L’éternité numérique approche à grands pas

C’est la nature humaine vouloir garder vivante la mémoire du défunt. La photographie, par exemple, a été un outil puissant pour nous aider à le faire. J’ai exploré cela avec mon projet 2020 VIVANT : Perdu pour les motsoù j’ai photographié des gens contre une image projetée de leurs proches disparus.

Récemment, la pandémie nous a laissés plus proches que jamais de la mort, nous obligeant à affronter notre propre mortalité et l’héritage que nous laissons derrière nous. Avec nos vies normales perturbées par la distanciation sociale, les outils numériques ont également eu un impact radical sur nos rituels de mort traditionnels. Nous avons fait nos derniers adieux sur FaceTime, pleuré ensemble via Zoom, allumé des bougies de prière virtuelles depuis nos ordinateurs portables.

En 2023, des technologies telles que l’intelligence artificielle et la blockchain nous permettront de créer de nouvelles formes de présences numériques posthumes. L’adoption de ces technologies ouvre déjà nos esprits à l’idée de vivre éternellement dans le monde virtuel. Par exemple, en 2020, les experts en hologrammes Kaleida ont collaboré avec Kanye West pour créer un hologramme du défunt père de Kim Kardashian pour son 40e anniversaire. La plateforme de généalogie MyHeritage a créé Deep Nostalgia, un outil deep-fake qui anime les visages de parents décédés sur des photos de famille. Stones, une plate-forme commémorative alimentée par la blockchain, peut stocker des répliques numériques NFT de nos biens précieux, offrant une permanence aux souvenirs que nous leur associons.

En 2023, l’adoption accrue des technologies Web3 fera passer ce concept à un niveau supérieur. La réalité virtuelle immersive combinée à une stimulation multisensorielle nous permettra également d’interagir avec l’image de nos proches disparus de manière émotionnellement viscérale. Nous avons déjà vu une telle technologie utilisée dans l’industrie du divertissement, avec la startup de cinéma haut de gamme Positron créant une gamme de chaises Voyager VR qui amplifient les expériences cinématographiques avec des oreillers haptiques et des diffuseurs de parfum. Repensée à des fins commémoratives, cette technologie nous permettra non seulement de voir l’image du défunt, mais aussi de sentir son parfum caractéristique et de ressentir physiquement sa présence sur notre peau.
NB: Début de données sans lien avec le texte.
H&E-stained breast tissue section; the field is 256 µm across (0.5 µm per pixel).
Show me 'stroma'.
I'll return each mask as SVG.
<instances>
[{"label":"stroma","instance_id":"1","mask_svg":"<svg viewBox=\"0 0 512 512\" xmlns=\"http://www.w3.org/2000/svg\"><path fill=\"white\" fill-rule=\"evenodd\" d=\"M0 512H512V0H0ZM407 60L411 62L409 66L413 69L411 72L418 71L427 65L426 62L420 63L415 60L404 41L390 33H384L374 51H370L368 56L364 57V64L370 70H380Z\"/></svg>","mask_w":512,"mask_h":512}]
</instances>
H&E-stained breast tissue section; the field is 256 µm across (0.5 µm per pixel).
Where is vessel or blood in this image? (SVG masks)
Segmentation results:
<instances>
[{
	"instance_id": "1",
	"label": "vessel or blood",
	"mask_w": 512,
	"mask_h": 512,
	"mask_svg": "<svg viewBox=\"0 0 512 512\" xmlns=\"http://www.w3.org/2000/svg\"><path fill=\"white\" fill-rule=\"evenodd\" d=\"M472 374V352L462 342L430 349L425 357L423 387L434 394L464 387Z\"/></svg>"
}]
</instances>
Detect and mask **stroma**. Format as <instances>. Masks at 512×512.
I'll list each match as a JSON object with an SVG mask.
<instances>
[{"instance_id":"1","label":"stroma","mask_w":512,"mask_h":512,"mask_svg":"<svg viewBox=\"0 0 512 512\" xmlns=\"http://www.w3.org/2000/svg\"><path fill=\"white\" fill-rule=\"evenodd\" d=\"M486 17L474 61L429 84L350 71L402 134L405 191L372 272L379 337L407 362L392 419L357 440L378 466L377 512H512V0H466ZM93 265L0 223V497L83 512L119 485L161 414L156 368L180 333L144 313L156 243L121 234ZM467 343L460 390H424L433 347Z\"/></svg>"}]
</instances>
En 2023, la technologie sera également utilisée non seulement pour préserver nos conversations avec ceux qui sont décédés, mais aussi pour les reproduire. Cela sera possible avec des outils tels que le chatbot en ligne hyperréaliste Project December, qui utilise l’IA pour émuler le style de tout texte qui lui est envoyé. En apprenant des restes de leurs traces numériques – messages texte, articles de blog, tweets à 3 heures du matin – l’IA nous permettra de parler avec un chatbot qui imite quelqu’un qui n’est plus avec nous.
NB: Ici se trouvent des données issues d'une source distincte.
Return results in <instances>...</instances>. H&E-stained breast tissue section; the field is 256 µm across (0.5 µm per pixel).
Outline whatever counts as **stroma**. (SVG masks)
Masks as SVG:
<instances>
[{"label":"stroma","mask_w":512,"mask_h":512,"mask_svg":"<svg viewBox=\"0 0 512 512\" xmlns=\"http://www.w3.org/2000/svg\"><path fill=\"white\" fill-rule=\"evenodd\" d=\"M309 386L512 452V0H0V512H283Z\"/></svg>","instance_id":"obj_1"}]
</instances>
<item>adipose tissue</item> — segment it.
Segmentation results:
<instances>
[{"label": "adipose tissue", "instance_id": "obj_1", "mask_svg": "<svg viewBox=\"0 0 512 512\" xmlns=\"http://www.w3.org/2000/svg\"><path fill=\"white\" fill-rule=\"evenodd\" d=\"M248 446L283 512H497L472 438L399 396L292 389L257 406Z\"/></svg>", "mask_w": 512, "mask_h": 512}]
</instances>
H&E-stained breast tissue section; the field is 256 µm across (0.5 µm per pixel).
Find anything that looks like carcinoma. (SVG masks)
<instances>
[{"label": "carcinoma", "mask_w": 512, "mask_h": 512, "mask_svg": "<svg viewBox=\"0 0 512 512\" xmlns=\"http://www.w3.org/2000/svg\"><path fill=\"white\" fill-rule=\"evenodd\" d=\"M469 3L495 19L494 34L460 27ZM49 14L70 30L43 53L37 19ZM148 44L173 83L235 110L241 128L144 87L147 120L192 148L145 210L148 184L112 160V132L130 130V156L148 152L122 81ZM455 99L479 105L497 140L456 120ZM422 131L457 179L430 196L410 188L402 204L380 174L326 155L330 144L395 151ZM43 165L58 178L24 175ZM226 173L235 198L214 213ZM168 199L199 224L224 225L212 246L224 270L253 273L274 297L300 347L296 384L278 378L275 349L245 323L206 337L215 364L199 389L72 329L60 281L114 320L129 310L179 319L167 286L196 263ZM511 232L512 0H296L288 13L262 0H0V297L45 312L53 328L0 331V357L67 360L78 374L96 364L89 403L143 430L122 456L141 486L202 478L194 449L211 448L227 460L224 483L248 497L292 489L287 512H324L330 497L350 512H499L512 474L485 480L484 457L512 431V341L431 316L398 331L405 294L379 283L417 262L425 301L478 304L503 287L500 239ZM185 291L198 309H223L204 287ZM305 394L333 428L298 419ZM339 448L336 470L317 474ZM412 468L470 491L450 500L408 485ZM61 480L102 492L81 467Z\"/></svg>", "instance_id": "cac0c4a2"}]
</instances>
Au fur et à mesure que ces technologies se développeront et deviendront plus accessibles, elles seront de plus en plus utilisées en combinaison, créant des « avatars intelligents » de nous-mêmes qui continueront de « vivre » longtemps après notre mort. Nous en voyons les prémices avec la société métaverse Somnium Space, dont le mode Live Forever permet aux utilisateurs de créer des «clones numériques» construits à partir de données qu’ils ont stockées de leur vivant, y compris le style de conversation, les démarches et même les expressions faciales.

Ce sentiment d’immortalité peut être rassurant, mais il y a un hic. Les avatars de l’IA compteront sur nous pour alimenter leurs algorithmes avec une énorme quantité de données personnelles, accumulées au cours de nos vies. Si nous voulons que notre moi numérique perdure, c’est l’échange que nous devons accepter : que les croyances et opinions non filtrées que nous exprimons aujourd’hui soient non seulement archivées, mais par conséquent utilisées pour construire ces personnages posthumes. En d’autres termes, nous pouvons avoir une voix dans l’au-delà, mais nous ne pouvons pas être certains de ce qu’elle peut dire. Cela nous obligera à reconsidérer la manière dont nos comportements actuels pourraient influencer les versions numériques de nous-mêmes destinées à nous survivre. Face à cette perspective d’immortalité virtuelle, 2023 sera l’année où nous élargirons notre définition de ce que signifie vivre pour toujours, une question morale qui changera fondamentalement notre façon de vivre notre vie quotidienne, mais aussi ce que signifie être immortel.